Gather every line in the records that contains the string "qUnion", with case counting.
# Start of PROVIDED ENTRIES
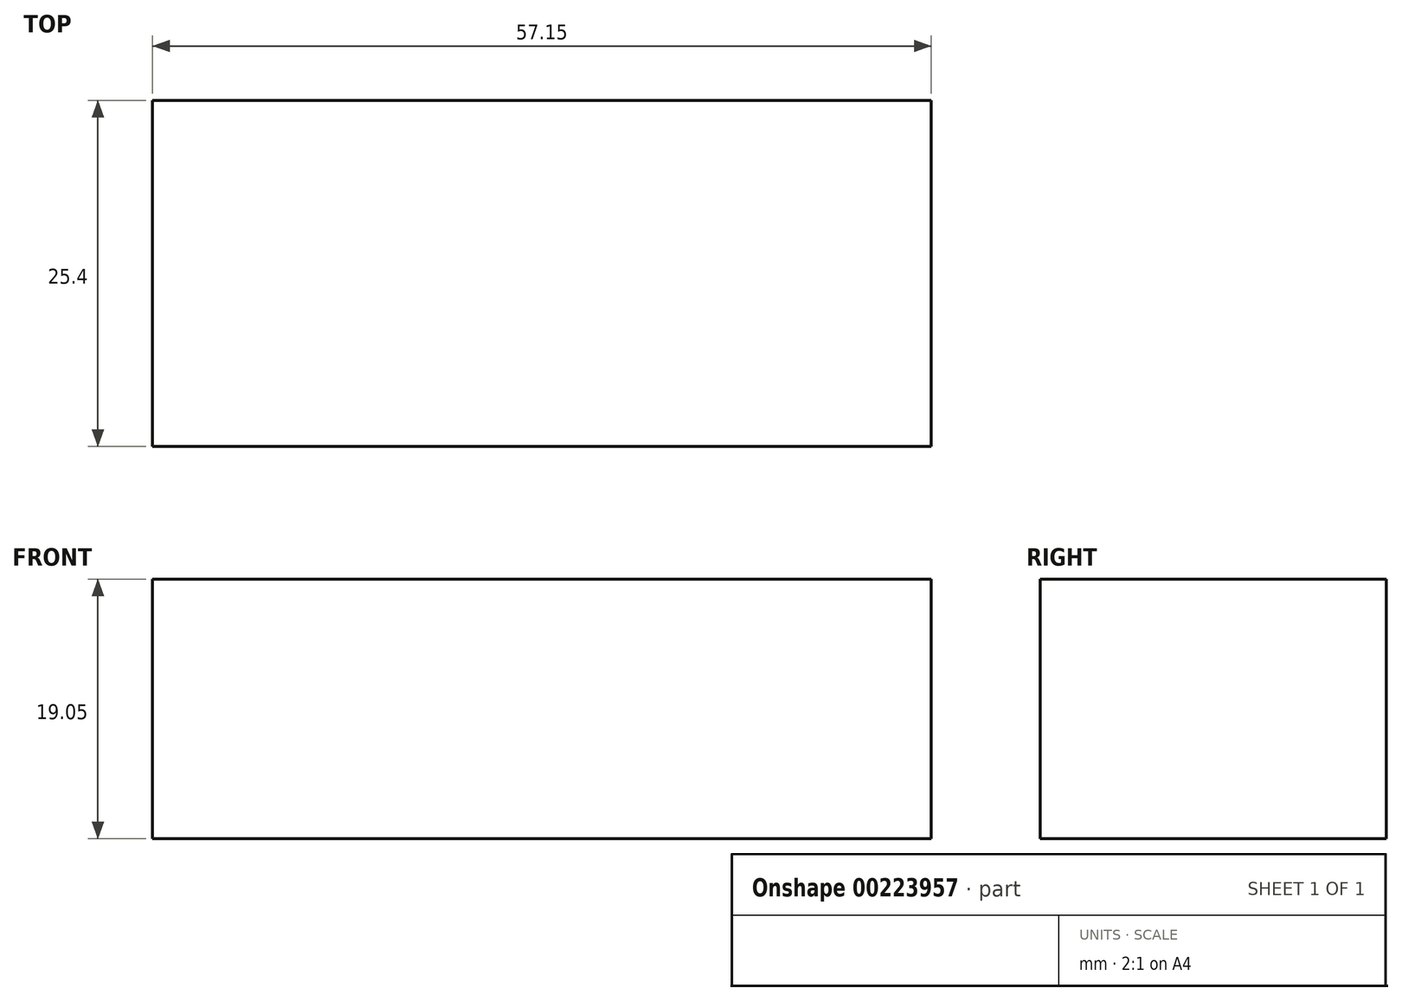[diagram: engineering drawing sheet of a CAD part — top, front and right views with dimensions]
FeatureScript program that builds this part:
annotation { "Feature Type Name" : "Feature", "Feature Type Description" : "" }
export const myFeature = defineFeature(function(context is Context, id is Id, definition is map)
    precondition{}
    {
        {
            var Q0;
            Q0=qCreatedBy(makeId("Front.planeOp"),FACE);
            var sketch = newSketch(context, id + "F0", { "sketchPlane" : qUnion([Q0])});
            skLineSegment(sketch, "E0.bottom", {"start": v(-0.52, 27.84) * mm, "end": v(-57.67, 27.84) * mm});
            skLineSegment(sketch, "E0.top", {"start": v(-0.52, 46.9) * mm, "end": v(-57.67, 46.9) * mm});
            skLineSegment(sketch, "E0.left", {"start": v(-0.52, 27.84) * mm, "end": v(-0.52, 46.9) * mm});
            skLineSegment(sketch, "E0.right", {"start": v(-57.67, 27.84) * mm, "end": v(-57.67, 46.9) * mm});
            skPoint(sketch, "E0.middle", {"position": v(-29.1, 37.37) * mm});
            skSolve(sketch);
        }
        {
            var Q0;
            Q0=makeQuery(id+"F0.imprint","IMPRINT",FACE,{"disambiguationData":[TD([[makeQuery(id+"F0.imprint","IMPRINT",EDGE,{"derivedFrom":sQuery(id+"F0.wireOp",EDGE,"E0.bottom")}),-1.0]])]});
            extrude(context, id + "F1", {"entities" : qUnion([Q0]), "endBound" : BoundingType.SYMMETRIC, "depth" : 25.4 * mm});
        }
    });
# End of PROVIDED ENTRIES
▶ [COMPLETED EXERCISE]:
            var sketch = newSketch(context, id + "F0", { "sketchPlane" : qUnion([Q0])});
            extrude(context, id + "F1", {"entities" : qUnion([Q0]), "endBound" : BoundingType.SYMMETRIC, "depth" : 25.4 * mm});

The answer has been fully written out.